As adults, it's easy to forget sometimes to drink enough fluids when the weather starts to heat up. Water, of course, is the best way to stay cool and hydrated, and as parents, we are also constantly trying to make sure our little ones are drinking enough.
But did you know that babies who are younger than six months old should never be given water to drink? Not even when it's really, really hot out.
With the UK currently experiencing a heatwave, experts have warned that, for very young babies, drinking water isn’t just counterproductive – in some cases it could be fatal. In fact, for babies under six months, even just one sip could upset the natural balance of their little bodies.
When really young, babies have a higher proportion of water in their bodies.
Pharmacist at Chemist Click, Abbas Kanani, explains to Yahoo:
"Kidneys are also too immature in infants under six months, and water can cause intoxication as a result of an imbalance in electrolytes such as sodium."
This, according to Kanani, can cause hyponatraemia, which is where too much water has diluted the sodium levels of the body.
‘This can cause complications such as swelling of the brain, seizures and, in extreme cases, death.’ Not only this, babies get their nutrients from breast milk or formula, and because their stomachs are so tiny, filling up on water could affect how they absorb these nutrients in the short-term."

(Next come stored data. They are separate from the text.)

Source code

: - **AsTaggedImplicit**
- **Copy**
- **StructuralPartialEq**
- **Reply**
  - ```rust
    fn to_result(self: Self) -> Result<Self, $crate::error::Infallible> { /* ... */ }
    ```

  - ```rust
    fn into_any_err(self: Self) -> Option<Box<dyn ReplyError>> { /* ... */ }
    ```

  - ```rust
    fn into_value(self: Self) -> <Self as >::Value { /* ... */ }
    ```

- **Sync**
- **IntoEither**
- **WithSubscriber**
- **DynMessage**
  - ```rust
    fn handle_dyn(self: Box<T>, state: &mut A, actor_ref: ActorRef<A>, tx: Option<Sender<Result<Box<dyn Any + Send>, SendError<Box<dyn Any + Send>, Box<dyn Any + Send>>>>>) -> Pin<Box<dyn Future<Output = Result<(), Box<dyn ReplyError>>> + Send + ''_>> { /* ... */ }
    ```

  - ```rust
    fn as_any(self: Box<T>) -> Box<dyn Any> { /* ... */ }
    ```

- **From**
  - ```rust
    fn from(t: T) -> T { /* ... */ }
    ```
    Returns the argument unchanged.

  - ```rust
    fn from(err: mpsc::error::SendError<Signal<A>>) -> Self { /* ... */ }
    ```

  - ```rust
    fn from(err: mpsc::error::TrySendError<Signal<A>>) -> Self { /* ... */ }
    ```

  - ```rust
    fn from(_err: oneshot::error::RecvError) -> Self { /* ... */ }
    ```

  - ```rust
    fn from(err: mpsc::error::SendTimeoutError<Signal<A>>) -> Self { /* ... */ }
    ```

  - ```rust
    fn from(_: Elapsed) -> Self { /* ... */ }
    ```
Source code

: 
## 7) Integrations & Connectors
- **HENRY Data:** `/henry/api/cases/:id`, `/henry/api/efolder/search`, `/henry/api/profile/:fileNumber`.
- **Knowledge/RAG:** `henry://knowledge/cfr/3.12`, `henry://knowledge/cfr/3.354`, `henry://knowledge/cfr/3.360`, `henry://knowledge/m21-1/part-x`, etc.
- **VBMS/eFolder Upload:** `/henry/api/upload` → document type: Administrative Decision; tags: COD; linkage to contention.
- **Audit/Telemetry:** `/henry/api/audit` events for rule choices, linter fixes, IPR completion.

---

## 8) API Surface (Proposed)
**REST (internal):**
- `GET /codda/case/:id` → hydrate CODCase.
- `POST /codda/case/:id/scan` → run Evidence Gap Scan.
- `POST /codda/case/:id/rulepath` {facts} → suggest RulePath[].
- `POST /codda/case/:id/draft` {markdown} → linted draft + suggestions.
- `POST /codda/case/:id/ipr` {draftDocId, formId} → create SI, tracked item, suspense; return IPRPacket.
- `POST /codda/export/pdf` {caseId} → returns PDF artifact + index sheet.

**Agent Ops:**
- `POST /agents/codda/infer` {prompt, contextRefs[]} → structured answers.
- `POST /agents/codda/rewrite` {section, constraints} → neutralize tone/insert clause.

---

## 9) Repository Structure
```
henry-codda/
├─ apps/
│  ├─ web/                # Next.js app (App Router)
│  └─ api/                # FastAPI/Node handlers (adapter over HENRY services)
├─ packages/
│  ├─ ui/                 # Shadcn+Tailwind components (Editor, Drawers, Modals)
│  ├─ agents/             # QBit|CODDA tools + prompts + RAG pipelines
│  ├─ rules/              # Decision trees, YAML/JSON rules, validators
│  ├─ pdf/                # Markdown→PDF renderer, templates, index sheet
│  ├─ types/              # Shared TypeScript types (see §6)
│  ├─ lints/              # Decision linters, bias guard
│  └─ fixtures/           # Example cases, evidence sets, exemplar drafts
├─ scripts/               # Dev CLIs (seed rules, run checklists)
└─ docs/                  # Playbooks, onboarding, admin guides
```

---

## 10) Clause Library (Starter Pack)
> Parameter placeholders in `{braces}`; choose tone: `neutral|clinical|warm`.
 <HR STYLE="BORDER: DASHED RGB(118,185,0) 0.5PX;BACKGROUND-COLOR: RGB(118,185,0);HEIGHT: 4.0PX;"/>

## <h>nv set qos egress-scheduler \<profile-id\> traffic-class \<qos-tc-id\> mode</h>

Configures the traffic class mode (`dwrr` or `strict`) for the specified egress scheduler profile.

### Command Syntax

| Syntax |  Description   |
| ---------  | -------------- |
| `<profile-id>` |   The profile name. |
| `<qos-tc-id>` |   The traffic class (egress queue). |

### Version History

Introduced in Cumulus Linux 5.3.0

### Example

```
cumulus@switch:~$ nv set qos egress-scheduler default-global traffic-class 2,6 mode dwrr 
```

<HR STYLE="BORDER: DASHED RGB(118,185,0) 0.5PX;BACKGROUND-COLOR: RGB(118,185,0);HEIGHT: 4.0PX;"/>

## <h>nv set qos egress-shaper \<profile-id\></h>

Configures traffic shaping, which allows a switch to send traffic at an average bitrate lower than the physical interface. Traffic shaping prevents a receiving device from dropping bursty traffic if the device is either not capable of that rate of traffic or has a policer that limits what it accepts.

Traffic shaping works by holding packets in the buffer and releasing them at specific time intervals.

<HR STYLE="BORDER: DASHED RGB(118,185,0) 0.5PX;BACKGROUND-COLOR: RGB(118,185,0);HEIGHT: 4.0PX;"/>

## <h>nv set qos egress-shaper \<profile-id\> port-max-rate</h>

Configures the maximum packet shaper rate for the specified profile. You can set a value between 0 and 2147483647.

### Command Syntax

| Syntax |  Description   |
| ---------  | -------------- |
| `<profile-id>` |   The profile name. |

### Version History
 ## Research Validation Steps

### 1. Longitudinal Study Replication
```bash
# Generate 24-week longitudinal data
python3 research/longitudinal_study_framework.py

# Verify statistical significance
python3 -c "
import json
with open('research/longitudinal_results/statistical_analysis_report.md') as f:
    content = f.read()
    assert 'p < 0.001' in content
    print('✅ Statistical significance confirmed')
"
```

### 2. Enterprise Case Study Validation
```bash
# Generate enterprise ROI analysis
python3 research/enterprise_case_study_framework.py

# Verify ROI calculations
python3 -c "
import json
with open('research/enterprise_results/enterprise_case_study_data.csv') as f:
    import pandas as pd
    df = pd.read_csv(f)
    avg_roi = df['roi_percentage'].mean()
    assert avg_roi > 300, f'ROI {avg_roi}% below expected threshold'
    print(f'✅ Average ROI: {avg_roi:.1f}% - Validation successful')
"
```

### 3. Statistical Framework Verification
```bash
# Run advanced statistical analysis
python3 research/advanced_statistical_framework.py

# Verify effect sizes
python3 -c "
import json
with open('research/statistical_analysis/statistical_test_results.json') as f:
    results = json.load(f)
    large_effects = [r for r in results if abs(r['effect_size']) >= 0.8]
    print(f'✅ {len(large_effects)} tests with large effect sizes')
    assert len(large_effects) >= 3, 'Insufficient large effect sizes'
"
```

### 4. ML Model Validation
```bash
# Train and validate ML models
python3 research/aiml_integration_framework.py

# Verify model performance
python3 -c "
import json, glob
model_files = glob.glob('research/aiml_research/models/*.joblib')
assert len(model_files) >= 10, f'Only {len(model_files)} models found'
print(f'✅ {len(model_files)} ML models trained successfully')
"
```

The pharmacist is keen to point out that if you’re using water to make formula, that’s not a problem (as long as it’s safe and clean water).
"Just don’t use more than called for in the instructions. And if you’re worried about babies becoming dehydrated in the heat, be sure to feed them more milk if they want or need it."
When your baby reaches six months, you can start introducing water slowly, but always make sure it is just sips at a time and never use it as a replacement for milk.